Vertex AI & vLLM Deployment Guide for Gemma 4 26B-A4B-it (MoE) + Known Limitations
Hi everyone,
I recently spent time stabilizing a production deployment of Gemma 4 26B-A4B-it on Vertex AI using vLLM on a single A100 80GB.
During this process, I documented 20 distinct failure modes ranging from dependency matrices to MoE quantization incompatibilities. I've compiled a full Forensic Runbook, a working GCSFUSE-enabled Dockerfile, and a Dependency Matrix proof in this repository: https://github.com/Manzela/gemma4-vllm-deployment.

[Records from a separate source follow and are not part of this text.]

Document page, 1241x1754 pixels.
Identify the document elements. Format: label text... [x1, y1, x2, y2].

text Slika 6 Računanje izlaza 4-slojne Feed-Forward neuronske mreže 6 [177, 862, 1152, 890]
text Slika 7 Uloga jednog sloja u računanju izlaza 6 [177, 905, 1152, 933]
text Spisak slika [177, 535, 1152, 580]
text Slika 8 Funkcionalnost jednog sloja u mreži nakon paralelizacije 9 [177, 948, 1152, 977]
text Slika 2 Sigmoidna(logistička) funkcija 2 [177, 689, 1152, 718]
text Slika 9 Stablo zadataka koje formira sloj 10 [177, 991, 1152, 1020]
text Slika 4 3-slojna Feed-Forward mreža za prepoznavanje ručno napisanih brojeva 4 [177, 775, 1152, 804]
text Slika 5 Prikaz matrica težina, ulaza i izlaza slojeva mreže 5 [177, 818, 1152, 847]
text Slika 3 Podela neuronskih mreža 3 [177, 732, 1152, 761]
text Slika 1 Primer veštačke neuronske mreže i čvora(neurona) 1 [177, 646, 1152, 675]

Current working state: BF16 precision, 8K context, A100 80GB.
Current blockers identified:
NF4 Quantization is unsupported (missing get_expert_mapping()).
LoRA fine-tuning is blocked (missing mixin in vLLM).
The dependency triangle between vLLM, transformers 5.5, and huggingface_hub makes PyPI-only deployments currently impossible.
I will be opening targeted issues on the vLLM and Transformers repositories to address the code-level blockers, but I wanted to share the deployment scripts and runbooks here to save other developers time. Contributions and workarounds for the vision chat template are welcome!
I appreciate you sharing your findings.